The Photograph is Always Now, 2020
Since 2019, Karapetian's press releases have become letters, refusing the invisible labor that is writing in a voice other than her own. Here is the letter to Diane Rosenstein that introduces this exhibition:
Diane, you asked me to make you a show, and I said yes, knowing that the timeline would force the kind of ejaculatory production schedule under the circumstances of which the mind can’t fool the instinct. I’m reminded as I make this work of the show I curated for you a few years ago, Unsparing Quality, which ostensibly traced surrealist routes into contemporary practice, but a corollary of which became the body. Hair, tongues, beards: I remember these parts, revealed by artists parsing their psychologies.
A lot’s been on my mind this year, and I have been making some work to process my relationship to political realities through my body, but the opportunity your space affords is more personal. As you know, my father died last year, and I was very involved in his care, from the moment I arrived back in California after my Fulbright in Russia and transferred my stem cells to him until the moment I jumped into his lap and he died. I drove up and down the Pacific from San Diego, where I had begun to teach, to Los Angeles, listening to music and preparing myself for the vicissitudes of life and death and everything in between. There was something of the savior complex in this, but also something that I’ve now had the chance to work out in the studio: moments that appear still to me photographically for which there is no photograph, truths for which there’s no document, and a body for which there’s no longer any referent.
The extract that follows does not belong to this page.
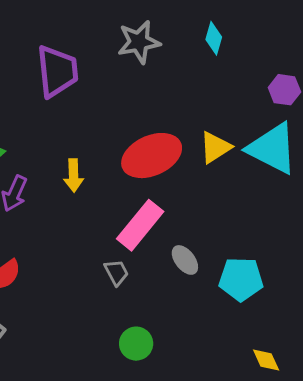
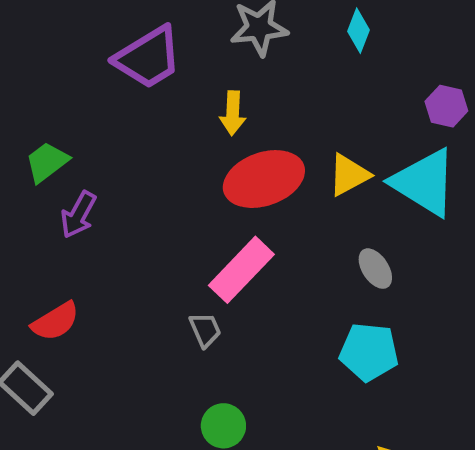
purple trapezoid: (57, 71) -> (148, 58), turned 60
yellow arrow: (74, 176) -> (233, 113), moved
gray ellipse: (185, 260) -> (375, 269), moved

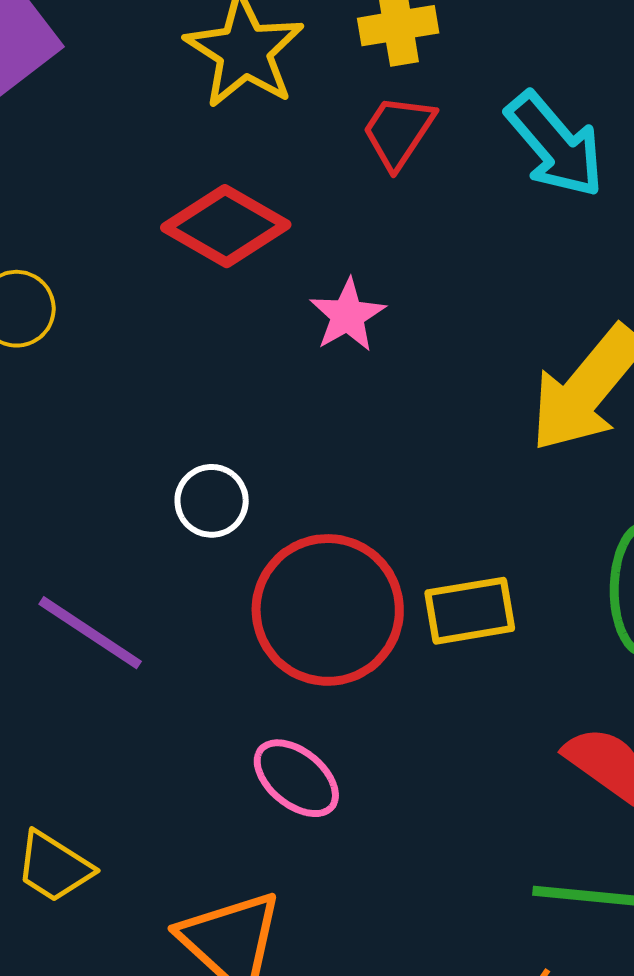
You know your gallery is set up like a church? Its nave and chapels invite me to unpack some of my experiences in the transreligious language of my family and the transdisciplinary language of my practice. We are Muslim, Jewish, and Christian, and I work on photography in a performative, sculptural, and graphic field. My travels over the last few years have taken me to every village from which my grandparents emigrated, and I bring to this show the memory of kissing Orthodox icons into which thousands of visitors have whispered prayers, the experience of standing behind the Hagia Sophia’s calligraphic roundels and thinking at once of how the architects had managed to hang them and of how badly I used to pronounce the fatihah. In Kiev, visiting Babi Yar, I thought of how the place itself was more of a monument to the Jews murdered there as my grand-father fled than could be any statue. In fact, the land at Babi Yar was to me a photograph: a drawing in light on land pierced by the specificity of what happened there.
Nothing I’m going to give you would easily be categorized as a photograph, but it’s all photographic. It’s all light burned into lens, and essentially relational: how a drive - literal and psychoanalytical - can tell more of a story than I know I have. Basquiat said he crossed out words so people would see them more, and there’s as much obscurity in this work as there is revelation. I promise you it isn’t a show about my dad, or about death, or about the line between reality and its mirrors of memory, vision, and dream. It’s no more an allegory of the cave than is my work usually. Still, those things gave me permission to work the way I am doing, as have you. Thanks. There’s no other time to do this, and indeed one thing I know better now than I did before is that surrender is the shortest prayer. Fuck it. Let’s go.